A student inquired recently about how to best understand the right and wrong answer choices in Weaken EXCEPT and Strengthen EXCEPT questions, and I thought my reply might help others here struggling with the same issue.
Here's my explanation:
The short answer is that that Weaken EXCEPT question is NOT the same as a Strengthen question, and it’s crucial that you treat them differently! Let me explain why.
A little background first.
When you see a question like Weaken EXCEPT in Logical Reasoning, or something like Must Be True EXCEPT in Logic Games, it’s important to recognize the nature of the correct vs incorrect answers. Because of the except in the question, what they’re really describing is what the four wrong answers will be: Weaken EXCEPT means the four wrong answerswill all weaken, Strengthen EXCEPT means the four wrong answers will all strengthen, and so on.
I imagine that part is pretty straightforward, but it leaves us in an interesting position with the right answer. What’s the correct answer choice going to do in a Weaken or Strengthen EXCEPT? The answer is that it will be the exception: if four weaken, then the single right answer exception simply won’t weaken. If four strengthen? Same thing, where a single choice will be correct because it doesn’t strengthen the argument.

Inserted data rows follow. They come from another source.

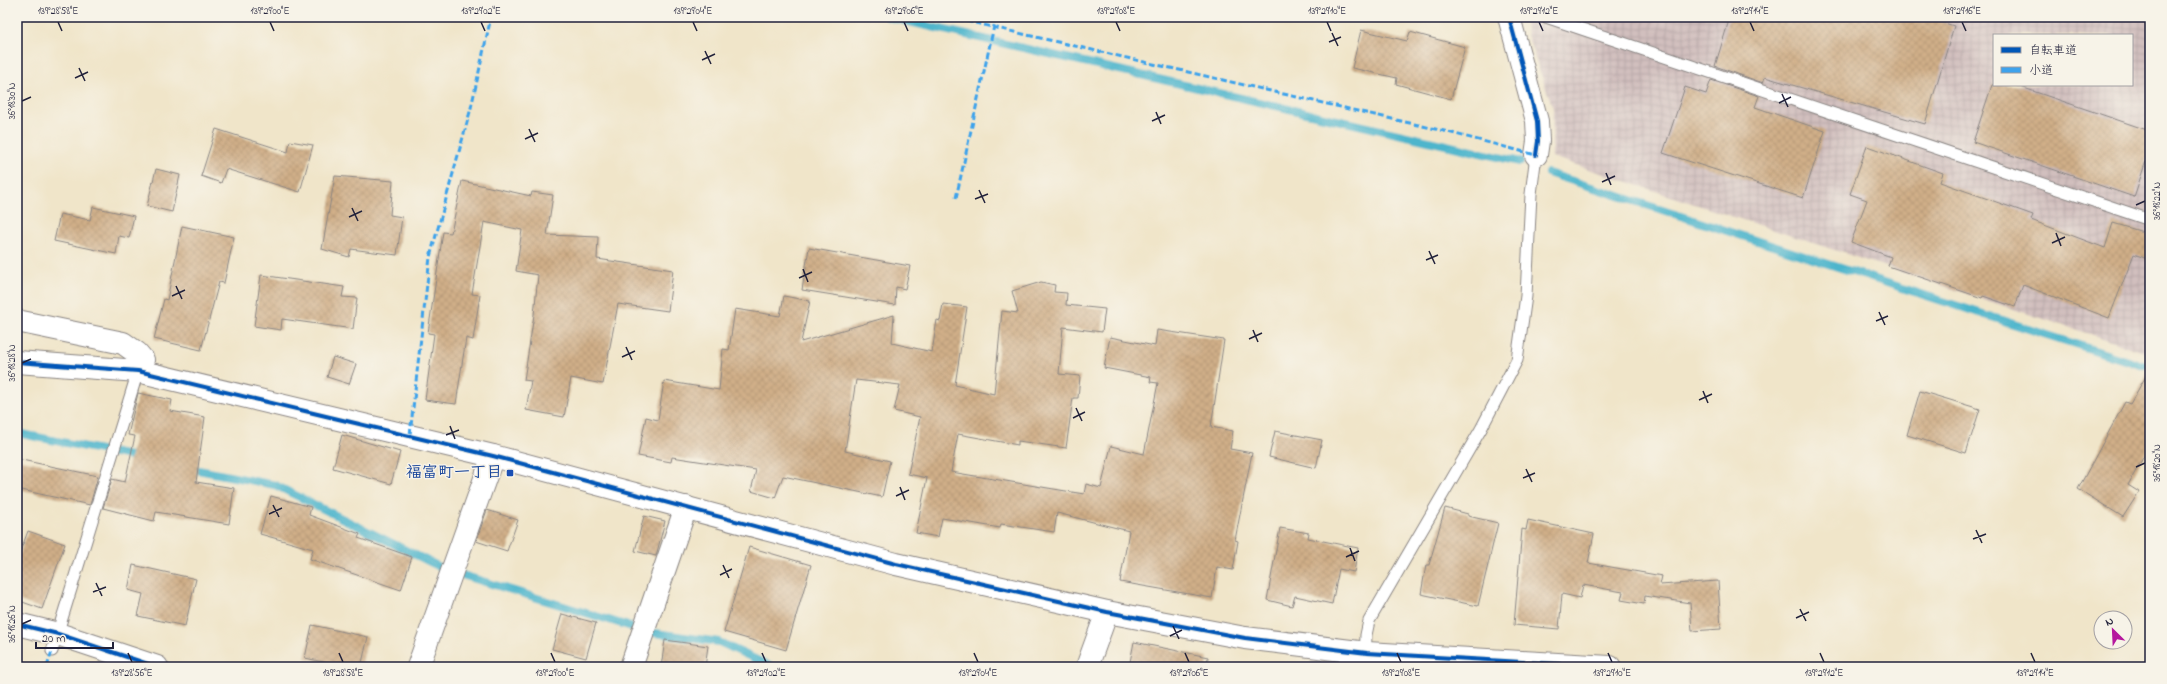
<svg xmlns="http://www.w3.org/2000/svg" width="2167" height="684" viewBox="0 0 2167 684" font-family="'Indie Flower','Klee One',sans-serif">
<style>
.industrial{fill:url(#industrial-grid);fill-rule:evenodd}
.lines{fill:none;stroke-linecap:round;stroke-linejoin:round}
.stream{stroke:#4eb5cc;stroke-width:8}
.building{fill:url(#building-cross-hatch)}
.service-casing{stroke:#898482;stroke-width:13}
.minor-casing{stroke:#898482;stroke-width:24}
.tertiary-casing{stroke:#898482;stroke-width:24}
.service{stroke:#fff;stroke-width:11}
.minor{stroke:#fff;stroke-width:22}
.tertiary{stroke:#fff;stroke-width:22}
.quiet{stroke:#3ea2ec;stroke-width:3;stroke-dasharray:6 3;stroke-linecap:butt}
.cycleway-casing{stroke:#f7f3e8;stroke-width:6}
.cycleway{stroke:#0057b8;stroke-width:4}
.ticks{fill:none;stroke:#22223b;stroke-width:1.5}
.transit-dot{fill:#1a4fb4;stroke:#f7f3e8;stroke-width:1.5}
.labels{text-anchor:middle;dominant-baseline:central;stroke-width:3;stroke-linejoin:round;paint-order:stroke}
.transit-label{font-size:16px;font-weight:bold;fill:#164399;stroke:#f7f3e8;text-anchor:end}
.neatline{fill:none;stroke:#22223b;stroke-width:1.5}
.ticks-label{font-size:10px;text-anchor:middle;fill:#22223b}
</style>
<defs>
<pattern id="industrial-grid" width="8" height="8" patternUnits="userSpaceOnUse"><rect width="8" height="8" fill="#d1bfbe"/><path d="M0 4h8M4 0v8" fill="none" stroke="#b3a4a4"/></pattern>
<pattern id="building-cross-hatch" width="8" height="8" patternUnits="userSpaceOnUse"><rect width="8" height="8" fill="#d0af88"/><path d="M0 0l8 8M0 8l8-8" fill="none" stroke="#b29676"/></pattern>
</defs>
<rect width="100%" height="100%" fill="#f7f3e8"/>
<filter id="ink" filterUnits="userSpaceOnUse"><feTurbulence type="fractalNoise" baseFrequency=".025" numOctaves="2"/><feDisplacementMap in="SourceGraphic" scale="8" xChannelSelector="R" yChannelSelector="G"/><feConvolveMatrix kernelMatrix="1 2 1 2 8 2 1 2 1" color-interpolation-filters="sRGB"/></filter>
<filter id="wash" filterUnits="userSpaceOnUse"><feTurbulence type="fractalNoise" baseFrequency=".012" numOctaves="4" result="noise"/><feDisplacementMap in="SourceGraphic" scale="16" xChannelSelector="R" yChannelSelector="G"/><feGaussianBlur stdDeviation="0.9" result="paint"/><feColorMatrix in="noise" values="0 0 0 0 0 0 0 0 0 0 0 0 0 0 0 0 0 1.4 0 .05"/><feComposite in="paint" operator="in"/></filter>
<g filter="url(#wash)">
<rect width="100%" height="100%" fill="#f0e5c9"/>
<path class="industrial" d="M1524,17H2150V354L1552,157L1553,108L1527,35ZM1994,35H2132V85H1994Z"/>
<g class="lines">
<g class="stream">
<path d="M888,17L1520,162"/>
<path d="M1548,173L2143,366"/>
<path d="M17,433L140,458"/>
<path d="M188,468L275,485L446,570L648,632L719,642L772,667"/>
</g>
</g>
<g id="blocks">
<g class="building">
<path d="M1730,17H1926L1954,26L1925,124L1765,77L1763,83L1715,66Z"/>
<path d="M1361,30L1407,41L1410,32L1465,47L1451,99L1396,84L1397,78L1352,68Z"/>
<path d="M1711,80L1759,96L1755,107L1825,131L1803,198L1663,153L1685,87L1706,94Z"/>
<path d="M1992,85H2015L2150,131V149L2134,197L1973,142Z"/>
<path d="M216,129L288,152L290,141L313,145L300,192L226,169L221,183L201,176Z"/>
<path d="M1867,146L1943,173L1940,182L2033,215L2031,220L2105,248L2113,223L2150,234V260L2134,254L2109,318L2023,285L2015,307L1983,296L1982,298L1888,266L1891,257L1851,242L1867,200L1850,194Z"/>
<path d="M156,169L180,175L172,212L147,206Z"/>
<path d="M335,176L393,181L390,215L402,217L397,255L351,249L349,257L322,249Z"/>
<path d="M462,181L531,196L532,192L553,195L547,235L598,237L597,259L673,270L668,311L618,304L603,384L571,378L564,417L526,410L531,381L524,380L534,315L538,275L516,271L522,230L484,222L472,294L480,295L473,340L466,338L456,404L425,400L434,334L428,333L443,232L451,233Z"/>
<path d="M93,207L134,216L129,238L119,236L116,254L54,241L60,214L90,220Z"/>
<path d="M182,226L234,237L224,283L219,282L201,350L154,339L164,299L167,300Z"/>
<path d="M809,248L910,266L905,289L896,287L895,305L802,290Z"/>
<path d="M261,275L344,287L342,297L357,298L353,329L282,319L281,330L254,326Z"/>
<path d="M1041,282L1055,285L1054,292L1067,293L1066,305L1105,309L1102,332L1063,327L1059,374L1080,376L1078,398H1073L1066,448L1018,441V445L958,434L951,472L1084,494L1086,484L1101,488L1111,446L1144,454L1158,383L1150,382L1151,377L1104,368L1110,337L1155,346L1157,330L1224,340L1211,427L1233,431L1230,449L1252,453L1235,540L1238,541L1233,570L1217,567L1212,598L1120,582L1129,531L1057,513L1054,532L1001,524L1000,528L942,518L938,537L916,533L927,478L908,474L920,417L894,411L900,385L856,380L845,451L890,461L882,497L783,476L775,498L751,491L756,470L672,457L671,462L638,456L646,417L658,420L664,381L719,390L723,349L729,350L735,309L780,316L784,296L810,301L801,342L894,315L892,343L932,352L937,320L940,321L943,304L967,307L955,385L994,394L1002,311L1018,313L1012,291Z"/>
<path d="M333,357L356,364L349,384L327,377Z"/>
<path d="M2150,369V445L2128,485L2139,492L2123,517L2078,489L2125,402L2130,404Z"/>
<path d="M1920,391L1980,409L1966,453L1907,435Z"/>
<path d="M138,393L172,400L170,411L205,417L196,482L234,488L229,524L156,512L154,521L103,508L112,479L125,482L135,436L128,435Z"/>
<path d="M1275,431L1322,440L1316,468L1269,457Z"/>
<path d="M342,435L400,452L391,484L333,468Z"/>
<path d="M17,459L98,476L90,505L17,489Z"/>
<path d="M271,496L311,507L309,515L360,534L358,538L412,557L401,590L310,559L313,549L260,534Z"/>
<path d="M1445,508L1468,514V516L1498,523L1478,606L1421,594L1426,565H1429Z"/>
<path d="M487,510L518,520L507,551L476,541Z"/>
<path d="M644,516L665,521L656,556L635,551Z"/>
<path d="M1528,520L1594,534L1588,563L1662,576L1660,585L1718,581L1721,629L1692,631L1690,603L1645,596L1644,604L1621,600L1623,592L1583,585L1580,598L1562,594L1559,629L1514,625L1522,529L1526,530Z"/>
<path d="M1280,528L1309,533L1308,538L1358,548L1354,572L1339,569L1332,604L1295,596L1292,606L1267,600Z"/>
<path d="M28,531L65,544L42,609L17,600V560Z"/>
<path d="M749,547L811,565L786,650L724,632Z"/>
<path d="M133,565L196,579L185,626L138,616L143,594L128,590Z"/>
<path d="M562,614L596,623L586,658L552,649Z"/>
<path d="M312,625L368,637L361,667H346L305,658Z"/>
<path d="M665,640L708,646L705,667H661Z"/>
<path d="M1134,642L1208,657L1207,667H1129Z"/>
</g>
</g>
</g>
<g filter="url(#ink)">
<use href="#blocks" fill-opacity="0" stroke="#898482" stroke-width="1"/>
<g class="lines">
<defs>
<g id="service">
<path d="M1546,17L2150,220"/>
<path d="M52,651L138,371"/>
<path d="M1365,667L1366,635L1369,621L1481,429L1517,360L1526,296L1531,194L1536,155"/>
</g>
<g id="minor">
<path d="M1509,17L1537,121L1538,141L1536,155"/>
<path d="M17,321L123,343L137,353L143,360L138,371"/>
<path d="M17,624L58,634L157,667"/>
<path d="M418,667L493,456"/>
<path d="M631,667L686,507"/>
<path d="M1087,667L1107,612"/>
</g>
<path id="tertiary" d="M17,362L138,371L493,456L896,564L1107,612L1245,638L1367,653L1610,667"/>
</defs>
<use href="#service" class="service-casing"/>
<use href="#minor" class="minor-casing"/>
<use href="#tertiary" class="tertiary-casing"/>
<use href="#service" class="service"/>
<use href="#minor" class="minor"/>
<use href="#tertiary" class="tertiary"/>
<g class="quiet">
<path d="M949,17L1440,130L1536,155"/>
<path d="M956,198L996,17"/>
<path d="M410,435L430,257L471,108L491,17"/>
<path d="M47,667L52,651"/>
</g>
<defs>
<g id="cycleway">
<path d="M1509,17L1537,121L1538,141L1536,155"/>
<path d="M17,362L138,371L493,456L896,564L1107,612L1245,638L1367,653L1610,667"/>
<path d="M17,624L58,634L157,667"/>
</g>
</defs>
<use href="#cycleway" class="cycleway-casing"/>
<use href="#cycleway" class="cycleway"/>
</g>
</g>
<path class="ticks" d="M58,22L62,31M270,22L274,31M481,22L485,31M693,22L697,31M904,22L908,31M1116,22L1120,31M1327,22L1331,31M1539,22L1543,31M1750,22L1754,31M1962,22L1966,31M1332,33L1338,46M1329,42L1341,37M705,51L711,64M702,60L715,54M79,68L85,81M75,78L88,72M1782,94L1788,107M22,101L31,97M1779,103L1791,97M1156,112L1161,124M1152,121L1165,115M529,129L535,142M525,139L538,133M1606,173L1611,185M1602,182L1615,176M979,190L985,203M975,199L988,194M2136,205L2145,201M352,208L358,221M349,217L362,211M2056,233L2061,246M2052,243L2065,237M1429,251L1435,264M1426,260L1438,255M803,269L808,282M799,278L812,272M176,286L182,299M172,296L185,290M1879,312L1885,325M1876,321L1888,316M1253,330L1258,342M1249,339L1262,333M626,347L632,360M622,357L635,351M22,363L31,359M1703,391L1708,403M1699,400L1712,394M1076,408L1082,421M1073,418L1085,412M450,426L455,439M446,435L459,430M2136,467L2145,463M1526,469L1532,482M1523,478L1535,473M900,487L905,500M896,496L909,490M273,505L279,517M269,514L282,508M1976,530L1982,543M1973,539L1986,534M1350,548L1355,561M1346,557L1359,551M723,565L729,578M720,575L732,569M96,583L102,596M93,592L106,587M1800,609L1806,621M1796,618L1809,612M22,624L31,620M1173,626L1179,639M1170,636L1182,630M128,653L132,662M339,653L343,662M551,653L555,662M762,653L766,662M974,653L978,662M1185,653L1189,662M1397,653L1401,662M1608,653L1612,662M1820,653L1824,662M2031,653L2035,662"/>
<rect class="transit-dot" x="506" y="469" width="8" height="8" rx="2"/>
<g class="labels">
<g class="transit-label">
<text x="502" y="473">福富町一丁目</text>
</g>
</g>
<rect width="2167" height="684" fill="none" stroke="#f7f3e8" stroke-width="44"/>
<rect x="1993" y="34" width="140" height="52" fill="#f7f3e8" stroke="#a29fa3"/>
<rect x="2001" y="47" width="20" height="6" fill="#0057b8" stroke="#a29fa3"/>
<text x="2029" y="54" font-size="12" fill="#22223b">自転車道</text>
<rect x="2001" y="67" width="20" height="6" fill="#3ea2ec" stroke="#a29fa3"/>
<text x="2029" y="74" font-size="12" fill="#22223b">小道</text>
<g transform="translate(2113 630) rotate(336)"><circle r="19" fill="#f7f3e8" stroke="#a29fa3"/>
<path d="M0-3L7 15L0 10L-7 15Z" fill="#b5179e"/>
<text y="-6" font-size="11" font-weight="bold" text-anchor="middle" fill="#22223b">N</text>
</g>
<path d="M36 642v6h77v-6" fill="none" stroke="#22223b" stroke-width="2"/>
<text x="42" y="642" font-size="12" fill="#22223b" stroke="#f7f3e8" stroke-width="3" paint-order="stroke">20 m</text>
<rect x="22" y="22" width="2123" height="640" class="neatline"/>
<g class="ticks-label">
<text x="58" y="14">139°28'58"E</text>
<text x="270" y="14">139°29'00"E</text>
<text x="481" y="14">139°29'02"E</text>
<text x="693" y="14">139°29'04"E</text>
<text x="904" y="14">139°29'06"E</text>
<text x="1116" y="14">139°29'08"E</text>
<text x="1327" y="14">139°29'10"E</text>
<text x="1539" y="14">139°29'12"E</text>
<text x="1750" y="14">139°29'14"E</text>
<text x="1962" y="14">139°29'16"E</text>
<text transform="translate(11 101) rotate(-90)" y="4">36°18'30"N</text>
<text transform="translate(2156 201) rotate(-90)" y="4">36°18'22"N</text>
<text transform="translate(11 363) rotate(-90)" y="4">36°18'28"N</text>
<text transform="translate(2156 463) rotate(-90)" y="4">36°18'20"N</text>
<text transform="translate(11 624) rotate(-90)" y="4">36°18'26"N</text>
<text x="132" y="676">139°28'56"E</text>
<text x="343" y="676">139°28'58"E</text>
<text x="555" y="676">139°29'00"E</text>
<text x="766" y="676">139°29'02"E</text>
<text x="978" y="676">139°29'04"E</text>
<text x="1189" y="676">139°29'06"E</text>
<text x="1401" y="676">139°29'08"E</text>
<text x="1612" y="676">139°29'10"E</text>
<text x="1824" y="676">139°29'12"E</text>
<text x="2035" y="676">139°29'14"E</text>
</g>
</svg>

And now we get to the real heart of your question, I think: what does it mean to “not weaken” or “not strengthen”?
The key here is something called logical opposition. What’s the logical opposite of, say, “hot”? A lot of people would say “cold,” but that’s something called polar opposition, where you have pairs in extremes (up/down, tall/short, etc). Logical opposition, which is what the LSAT tests, is softer and more all-encompassing than that. In logical opposition the opposite of “hot” is just “not hot.” That includes cold, of course, but also every other temperature that isn’t hot: lukewarm, freezing, and all the rest.
So what’s the logical opposite of “Weaken”? Again, many people would incorrectly say “Strengthen,” but that’s polar. The logical opposite is just “Not Weaken.” That includes Strengthen at the other end of the spectrum from Weaken, but it also includes ideas like Neutral and Irrelevant. As long as it doesn’t hurt the argument it’s correct. So the correct answer choice for Weaken EXCEPT can be anything from an extreme like strongly supports/strengthens to a middle-ground irrelevancy that does absolutely nothing to the author’s argument. And it’s that neutral answer type that the test makers love!
Ditto, of course, for Strengthen EXCEPT: the right answer could weaken, but it could also completely miss the point of the argument and be irrelevant, or add information that has no effect whatsoever. Again, as long as it doesn’t help it’s fine.
So be super careful not to treat Weaken EXCEPT like Strengthen, or Strengthen EXCEPT like Weaken! Doing so would miss the possibility of answer choices that don’t impact the argument at all, which in the case of EXCEPT questions aren’t just correct, but generally preferred by the test makers.
I hope that helps to clarify things!